Compared to UK retirees, our American counterparts live in almost an alien world. For example, a retiree who owns a home in The Villages, a retirement community in Florida, daily chores consist of deciding which of the 65 swimming pools to paddle in or which of the 46 nearby golf courses to tee off from. And instead of settling down in the evening in front of the box, our American may be line dancing in the village square until midnight, or growing old disgracefully, cruising the high street with his chums on a pimped-up Harley-Davidson.
Many age-restricted communities, as they are called in the States, are the size of small cities, covering several square miles and bursting with entertainment centres, sports complexes and shopping emporia. Some even have their own police forces, ambulance teams, churches and supermarkets. Indeed, census data show that The Villages is one of the fastest-growing cities in America.
In comparison then with retirement living in the UK, however, the US are streets ahead. According to Savills, about one in 200 people aged over 65 live in retirement homes in the UK, compared to about one in 18 in the US. This disparity is partly due to the fact that over the pond there is more advanced culture of retirement villages, with one of the earliest, campus-style villages built in Arizona back in 1960.

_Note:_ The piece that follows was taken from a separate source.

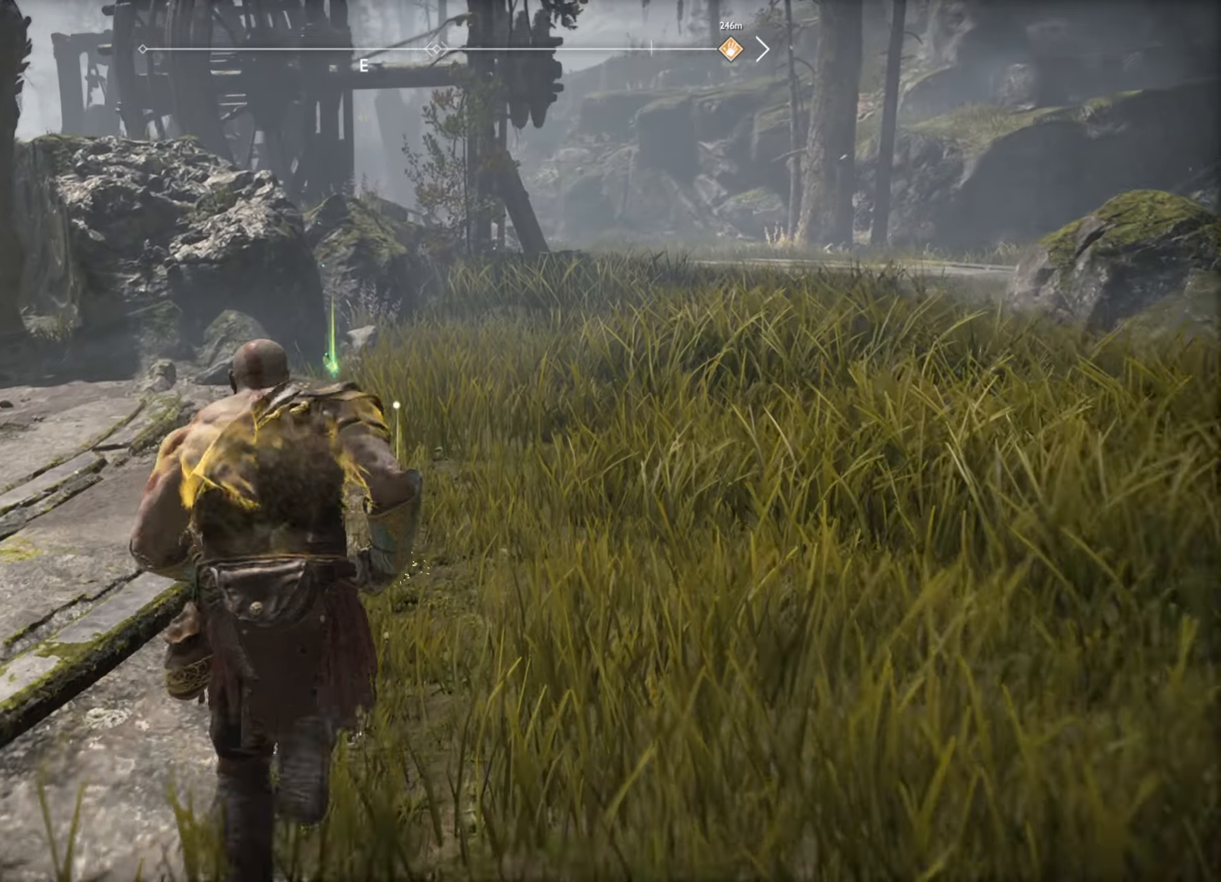
{"keys": ["w"], "mouse": [], "events": [[234, "e", "down"], [317, "e", "up"]]}
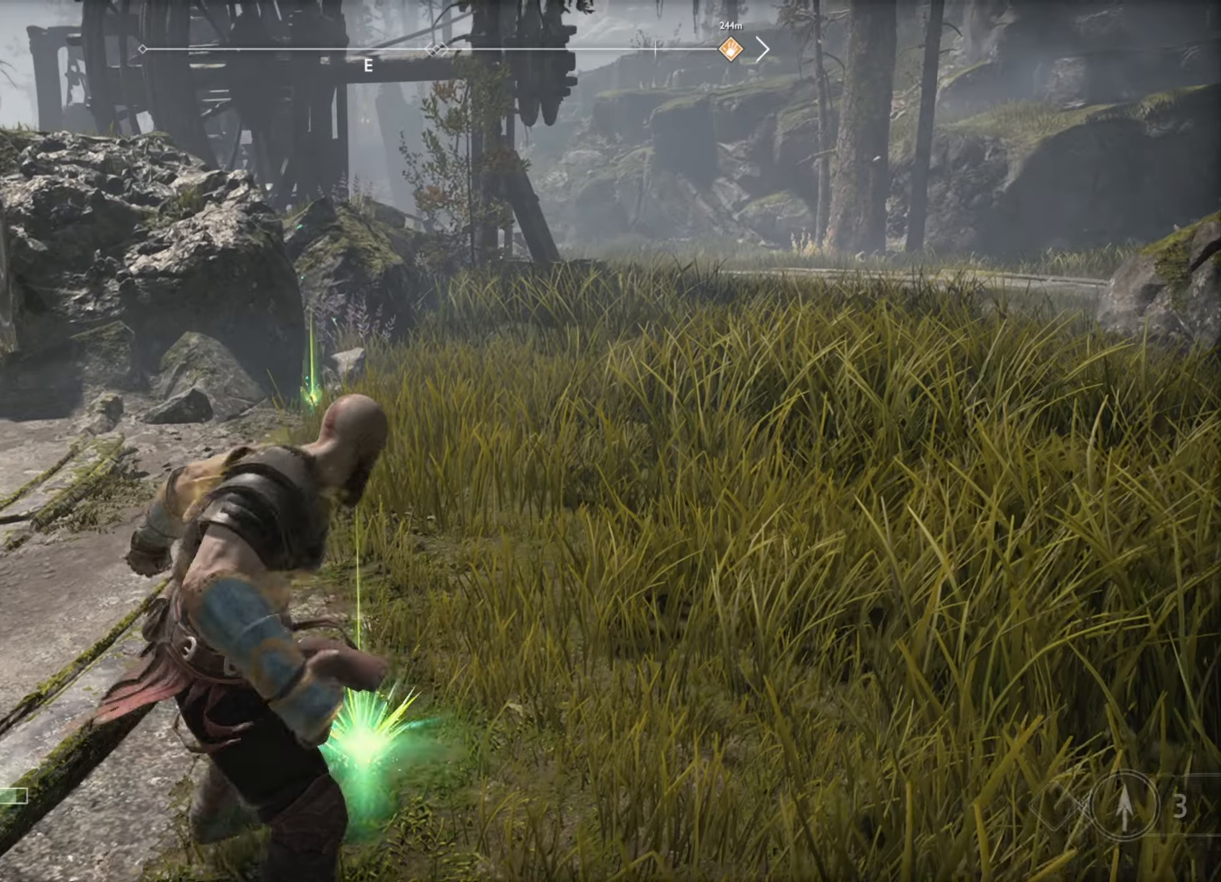
{"keys": ["w"], "mouse": [], "events": [[317, "a", "down"], [434, "a", "up"]]}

But things are changing and UK developers are now seeking inspiration, and assistance from their American counterparts.
British developer Elysian Residences is building two developments in London, and has partnered with US retirement operator One Eighty. American-born Gavin Stein, whose grandparents live in a retirement community in California, is chief executive of Elysian. His plan is to shake up the UK retirement model and introduce some US-style features. The art deco Landsby in Stanmore, for example, has a New York apartment-style entrance and double-height lobby.
Its other scheme, The Oren, will be in Hampstead, and since Elysian’s schemes won’t be on a vast campus, it will be looking for partnerships with golf clubs and leisure centres to try to create that big feel of US developments.
An American architect will work alongside a British one to ensure there is a good “UK translation” of the American features, which will include a hotel-style concierge desk, cooking masterclasses in a theatre kitchen just off the restaurant, and state-of-the-art golf simulators where you can play on 21 of the world’s top courses. There will also be a special fitness programme imported from the US called Prime Fit which includes a circular disc designed to improve balance and prevent falls.
Whilst the use of two Elysian developments are restricted to residents only, Audley Villages, an already established UK retirement developer, is taking a different view. It wants to see wider integration by opening its doors to its restaurants and spa facilities to the outlying community. Its portfolio of urban retirement developments is growing fast and they’re getting bigger too – its largest village is the newly opened Audley Redwood in Bristol, which has 155 apartments.
Its new Mayfield development will have 250 homes and a mini-mart. But this is miles away from Sun City: a Florida retirement home that extends 16 sq miles and has its own police force, a computer lab, 10 clay tennis courts, a theatre, volleyball courts, travel club and even a British Connection club. Not to mention pools and golf courses.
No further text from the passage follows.